For the angle, I don't know of anything. I suppose that you could store each object in a second list or tree sorted by its angle. Then you would find every object at the proper distance using the BSP, every object at the proper angles using the angle tree, then do a set intersection.
You have effectively described a "three dimensional cyclindrical space", ie. a space that is locally three dimensional but where one dimension is topologically cyclic. In other words, it is locally flat and may be modeled as the boundary of a four-dimensional object C4 in (x, y, z, w) defined by
z^2 + w^2 = 1
where
a = arctan(w/z)
With this model, the space defined by your constraints is a 2-dimensional cylinder wrapped "lengthwise" around a cross section wedge, where the wedge wraps around the 4-d cylindrical space with an angle of 2 * threshold_2. This can be modeled using a "modified k-d tree" approach (modified 3-d tree), where the data structure is not a tree but actually a graph (it has cycles). You can still partition this space into cells with hyperplane separation, but traveling along the curve defined by (z, w) in the positive direction may encounter a point encountered in the negative direction. The tree should be modified to actually lead to these nodes from both directions, so that the edges are bidirectional (in the z-w curve direction - the others are obviously still unidirectional).
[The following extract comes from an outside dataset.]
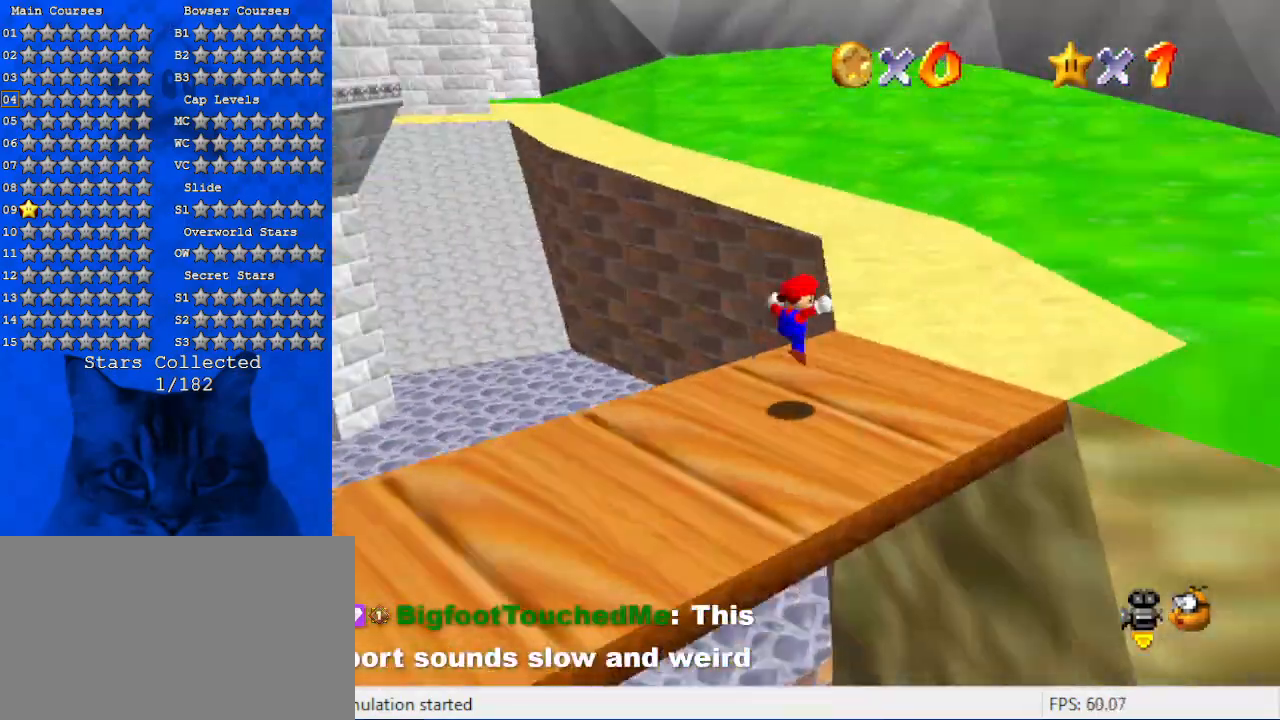
{"keys": ["ctrl", "right", "shift", "up"], "events": [[66, "d", "up"], [200, "right", "up"], [366, "ctrl", "down"], [366, "shift", "down"], [400, "right", "down"]]}
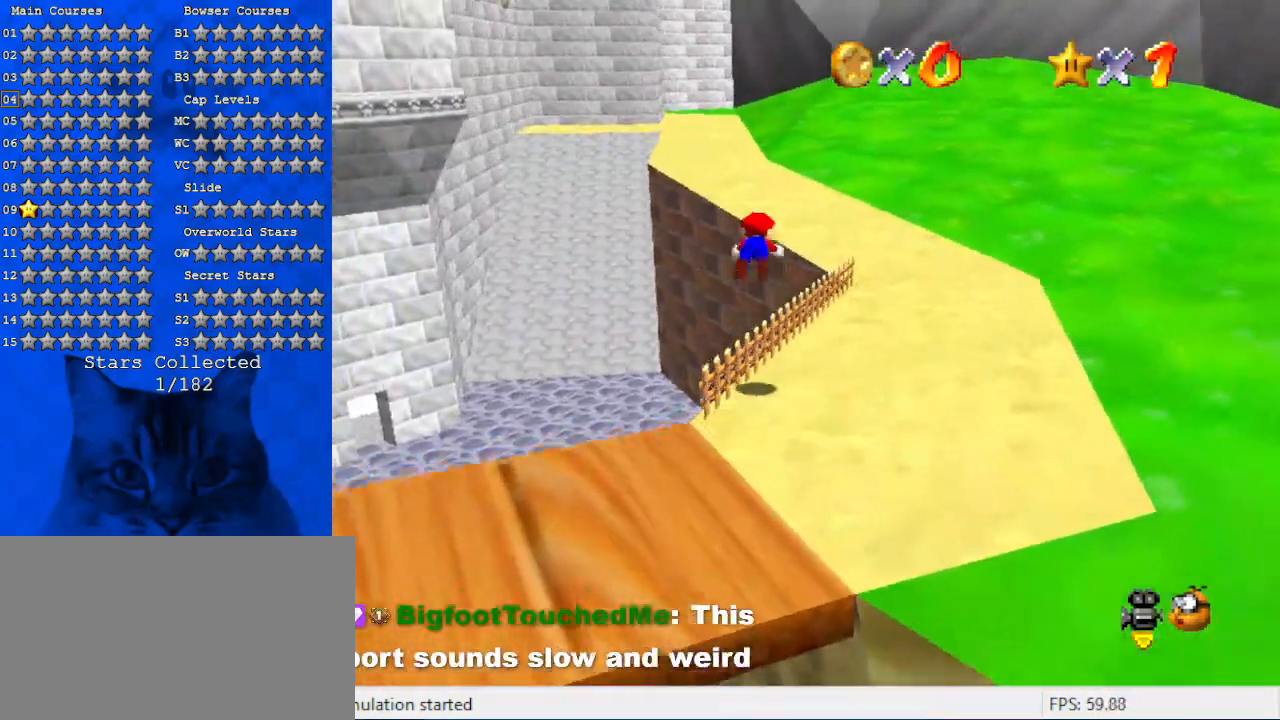
{"keys": ["right"], "events": [[100, "ctrl", "up"], [133, "shift", "up"], [266, "d", "down"], [400, "d", "up"], [500, "up", "up"]]}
These cycles do not change the effectiveness of the data structure in locating nearby points or allowing your constraint search. In fact, for the most part, those algorithms are only slightly modified (the simplest approach being to hold a visited node data structure to prevent cycles in the search - you test the next neighbors about to be searched).
This will work especially well for your criteria, since the region you define is effectively bounded by these axis-defined hyperplane-bounded cells of a k-d tree, and so the search termination will leave a region on average populated around pi / 4 percent of the area.